Check each line of the material, and show the ones that include the word "your".
Exercise data section start
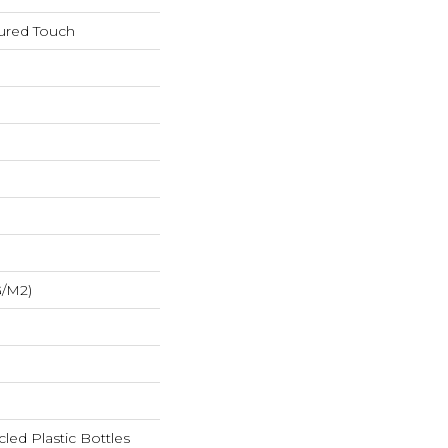
tured Touch
G/m2)
ed Plastic Bottles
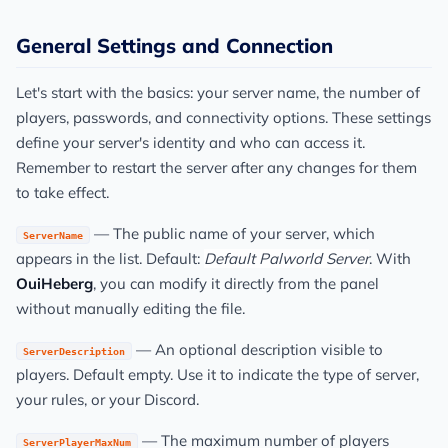
General Settings and Connection
Let's start with the basics: your server name, the number of
players, passwords, and connectivity options. These settings
define your server's identity and who can access it.
Remember to restart the server after any changes for them
to take effect.
— The public name of your server, which
ServerName
appears in the list. Default:
Default Palworld Server
. With
OuiHeberg
, you can modify it directly from the panel
without manually editing the file.
— An optional description visible to
ServerDescription
players. Default empty. Use it to indicate the type of server,
your rules, or your Discord.
— The maximum number of players
ServerPlayerMaxNum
Exercise data section end
## Written answer
Let's start with the basics: your server name, the number of
define your server's identity and who can access it.
— The public name of your server, which
your rules, or your Discord.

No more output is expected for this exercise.